» **Aim of the exercise**: Please reproduce every line of the records below verbatim, leaving the pictures out of your answer.

» **The records**:
========
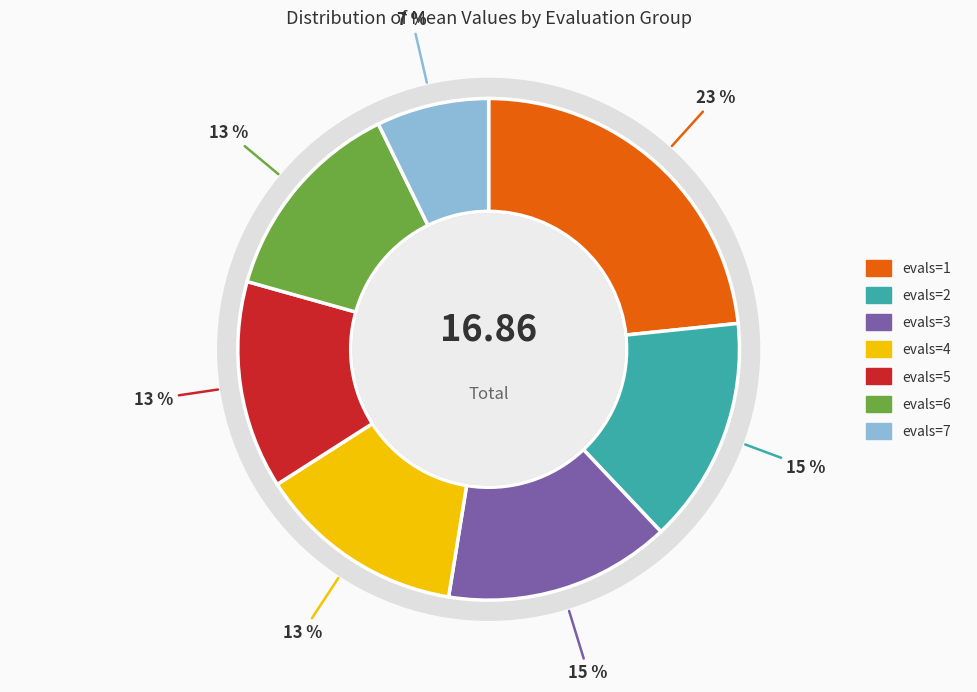

How many slices are in this pie chart?

7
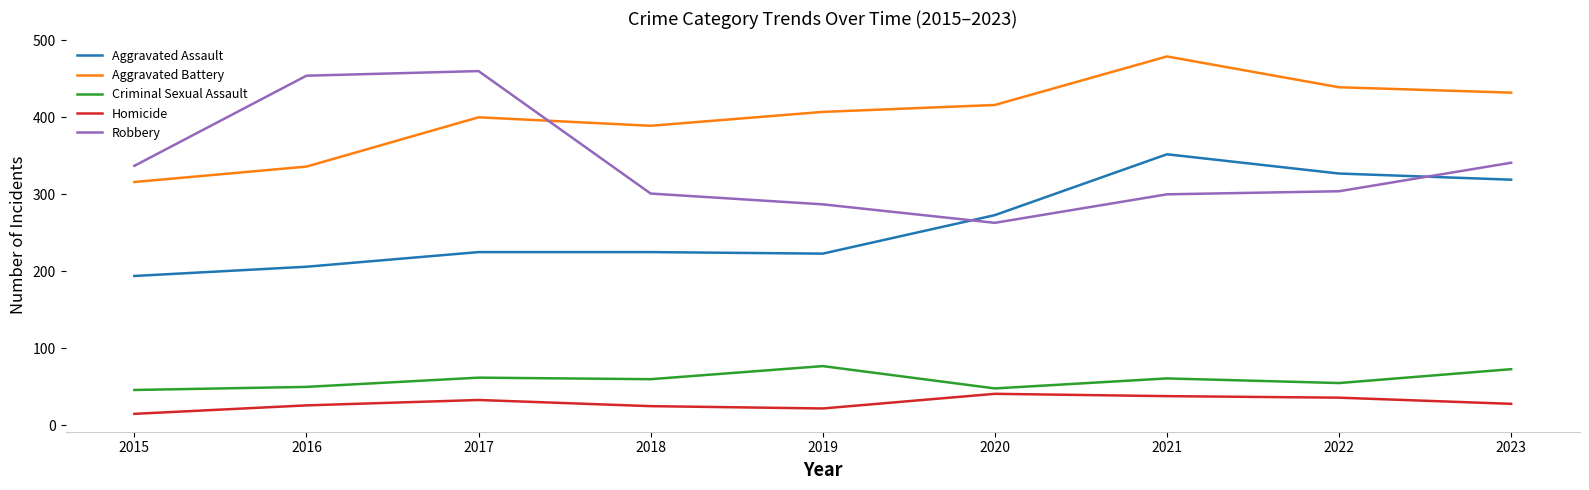

Does the chart have visible grid lines?

No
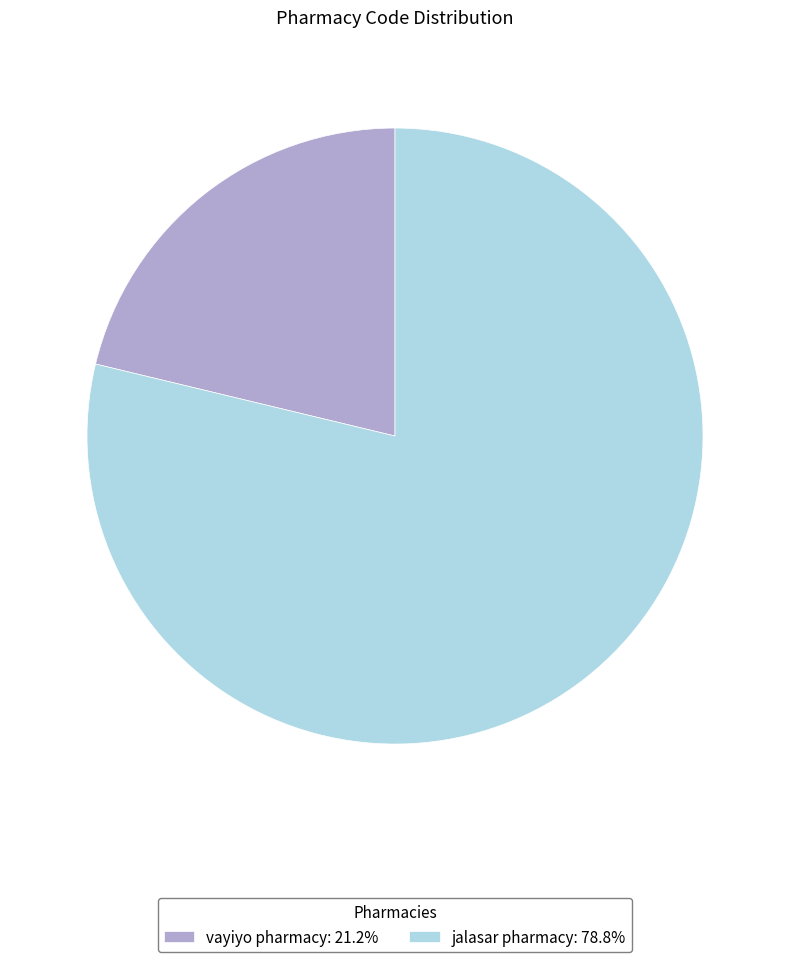

Is there any slice that represents more than half of the pie?

Yes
========
» **Response to this exercise**:
How many slices are in this pie chart?

7

Does the chart have visible grid lines?

No

Is there any slice that represents more than half of the pie?

Yes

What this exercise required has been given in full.